Pour stimuler l’action mondiale, les Pays-Bas et la République du Tadjikistan ont co-organisé la Conférence des Nations Unies sur l’eau 2023, réunissant le monde autour d’un programme d’action audacieux pour l’eau afin d’accélérer le changement dans tous les secteurs et de mettre en œuvre les actions liées à l’eau dans le cadre du Programme de développement durable à l’horizon 2030. et l’Accord de Paris. Pour mettre davantage l’accent sur l’accélération de la mise en œuvre et l’amélioration de l’impact, les Pays-Bas contribuent 5 millions d’euros supplémentaires au partenariat NDC pour aider les pays à atténuer les impacts du changement climatique, à réduire la vulnérabilité climatique liée à l’eau et à augmenter les investissements publics et privés ciblant l’eau. -opportunités de connexion. En tant que coalition mondiale de plus de 200 pays et institutions internationales, le Partenariat NDC est dans une position unique pour aider les pays à renforcer l’intégration de l’eau dans la formulation, la mise à jour, le financement et la mise en œuvre des CDN des pays.

Un exemple illustrant l’importance d’intégrer la gestion de l’eau dans la planification nationale vient de l’ancien coprésident du Partenariat NDC et leader climatique de la Jamaïque. La Commission nationale de l’eau (NWC) de la Jamaïque, l’un des plus grands consommateurs d’électricité du pays, a mobilisé une assistance technique pour développer un programme intégré d’efficacité énergétique et d’énergies renouvelables afin de réduire son intensité énergétique, renforçant ainsi la résilience du réseau, tout en contribuant à réduire les émissions de gaz à effet de serre du pays. émissions de gaz. Avec le soutien supplémentaire des Pays-Bas, de l’Agence internationale pour les énergies renouvelables (IRENA) et du Programme des Nations Unies pour le développement (PNUD), ainsi que du Partenariat mondial pour l’eau (GWP)-Caraïbes, le gouvernement jamaïcain veillera à ce que la Commission nationale de l’eau soit bien équipée pour l’avenir. La mise en œuvre des engagements climatiques et le financement nécessaire pour y parvenir sont essentiels pour garantir que de tels objectifs soient atteints.
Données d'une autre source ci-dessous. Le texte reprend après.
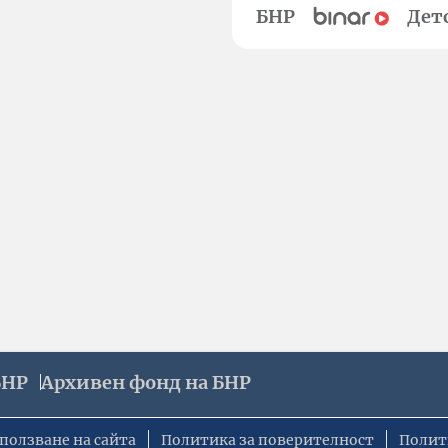
БНР
Дет
БНР
Архивен фонд на БНР
ползване на сайта
Политика за поверителност
Полит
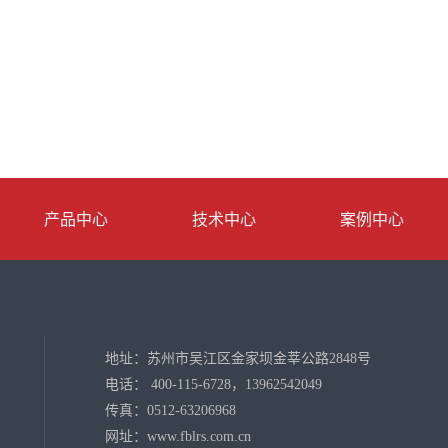
产品中心
技术中心
案例中心
地址：苏州市吴江区金家坝金莘公路2848号
电话： 400-115-6728，13962542049
传真：0512-63206968
网址：www.fblrs.com.cn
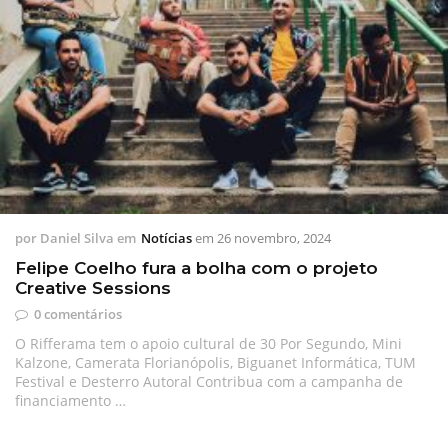
por
Daniel Silva
em
Notícias
em
26 novembro, 2024
Felipe Coelho fura a bolha com o projeto
Creative Sessions
0 comentários
O Rifferama tem o apoio cultural de 30 Por Segundo, Mini
Kalzone, Camerata Florianópolis, Biguanet Informática, TUM
Festival e Desterro Autoral Contribua com a campanha de
financiamento …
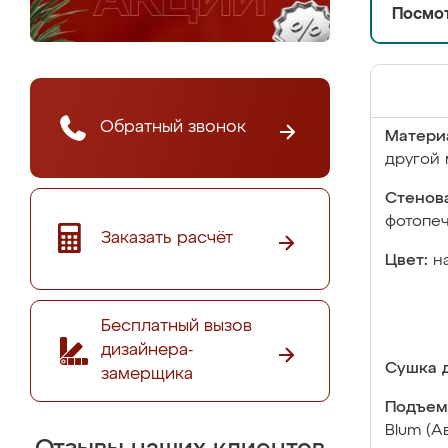
Посмот
Обратный звонок
Матери
другой 
Стенова
фотопе
Заказать расчёт
Цвет:
н
Бесплатный вызов
дизайнера-
Сушка д
замерщика
Подъем
Blum (А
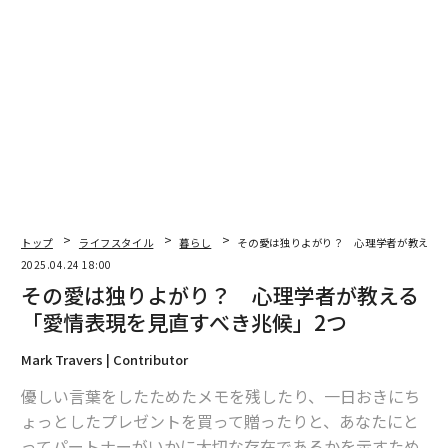
翻訳＝溝口慈子
2026年9月号発売中
最新号の購入はこちらから
メンバーシップに登録する
トップ
ライフスタイル
暮らし
その愛は独りよがり？ 心理学者が教える「
2025.04.24 18:00
その愛は独りよがり？ 心理学者が教える
「愛情表現を見直すべき兆候」2つ
関連記事
Mark Travers | Contributor
その愛は独りよがり？ 心理学者が教える「愛情表現を見直すべき兆候」2
優しい言葉をしたためたメモを残したり、一日おきにち
つ
ょっとしたプレゼントを買って贈ったりと、あなたにと
ってパートナーがいかに大切な存在であるかを示すため
2人を成長させるのに、ほぼ「投げかけられない」5つの質問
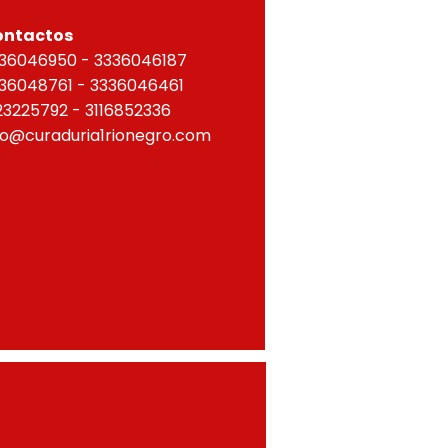
ontactos
36046950 - 3336046187
36048761 - 3336046461
23225792 - 3116852336
fo@curaduria1rionegro.com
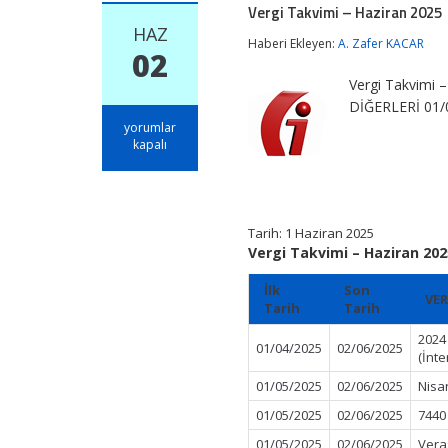
Vergi Takvimi – Haziran 2025
HAZ
Haberi Ekleyen:
A. Zafer KACAR
02
Vergi Takvimi 
DİĞERLERİ 01/0
Vergi
yorumlar
Takvimi
kapalı
–
Haziran
2025
için
Tarih: 1 Haziran 2025
Vergi Takvimi – Haziran 202
İlk
Son
VER
Tarih
Tarih
2024 
01/04/2025
02/06/2025
(İnte
01/05/2025
02/06/2025
Nisa
01/05/2025
02/06/2025
7440
01/05/2025
02/06/2025
Vera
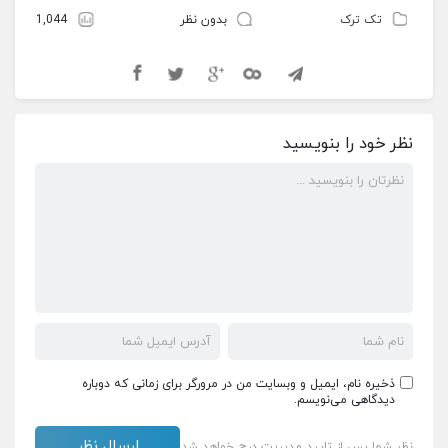
تک ترک
بدون نظر
1,044
نظر خود را بنویسید
ذخیره نام، ایمیل و وبسایت من در مرورگر برای زمانی که دوباره
دیدگاهی می‌نویسم.
نظر شما پس از تایید مدیریت درج خواهد شد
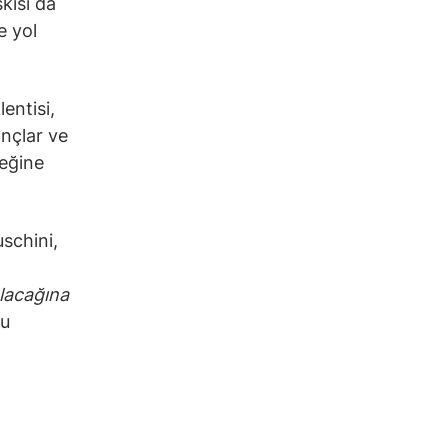
skısı da
e yol
entisi,
ançlar ve
ceğine
schini,
olacağına
nu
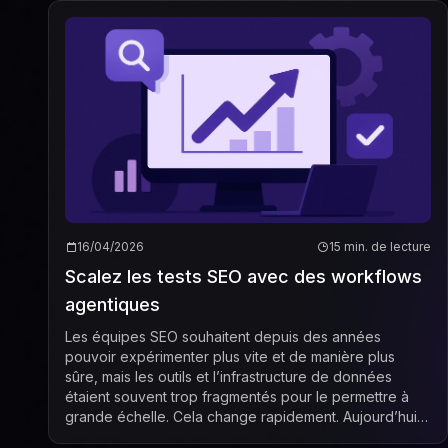
16/04/2026
15 min. de lecture
Scalez les tests SEO avec des workflows
agentiques
Les équipes SEO souhaitent depuis des années
pouvoir expérimenter plus vite et de manière plus
sûre, mais les outils et l’infrastructure de données
étaient souvent trop fragmentés pour le permettre à
grande échelle. Cela change rapidement. Aujourd’hui,
faire évoluer les tests SEO à grande échelle gr...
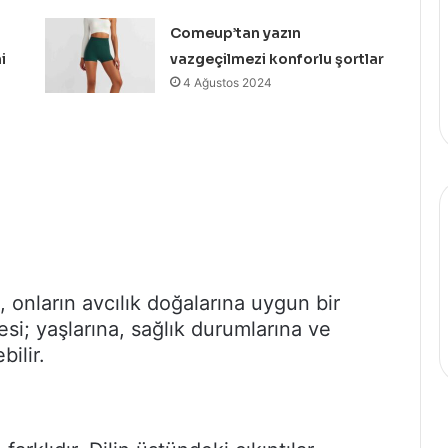
Comeup’tan yazın
i
vazgeçilmezi konforlu şortlar
4 Ağustos 2024
 onların avcılık doğalarına uygun bir
si; yaşlarına, sağlık durumlarına ve
bilir.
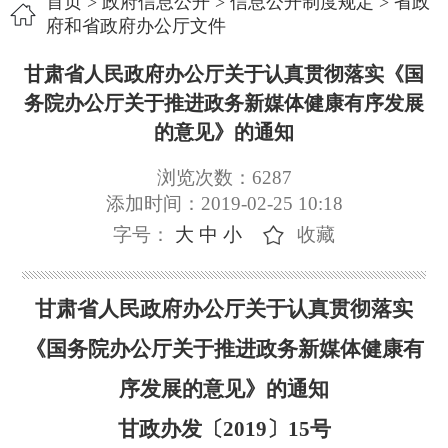
首页
>
政府信息公开
>
信息公开制度规定
>
省政
府和省政府办公厅文件
甘肃省人民政府办公厅关于认真贯彻落实《国
务院办公厅关于推进政务新媒体健康有序发展
的意见》的通知
浏览次数：
6287
添加时间：2019-02-25 10:18
字号：
大
中
小
收藏
甘肃省人民政府办公厅关于认真贯彻落实
《国务院办公厅关于推进政务新媒体健康有
序发展的意见》的通知
甘政办发〔
2019〕15号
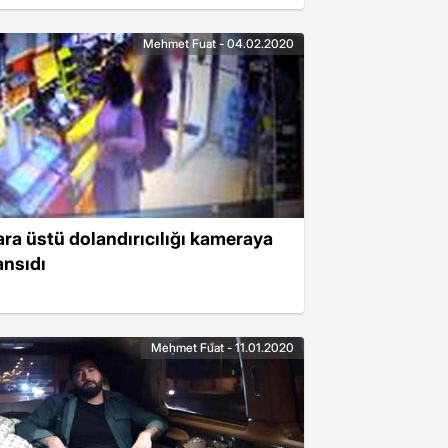
Mehmet Fuat - 04.02.2020
ara üstü dolandırıcılığı kameraya
ansıdı
Mehmet Fuat - 11.01.2020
L’eau a le pouvoir de se connecter. Les Pays-Bas se tournent vers le monde.

L’eau a le pouvoir de se connecter. Les Pays-Bas se tournent vers le monde. Nous nous engageons à assurer un leadership politique et à déployer notre savoir-faire pour un monde plus sûr en eau. Alors que nous nous tournons vers les résultats du Bilan mondial et de la COP28, il est essentiel que nous fassions de l’eau le moteur de l’action climatique.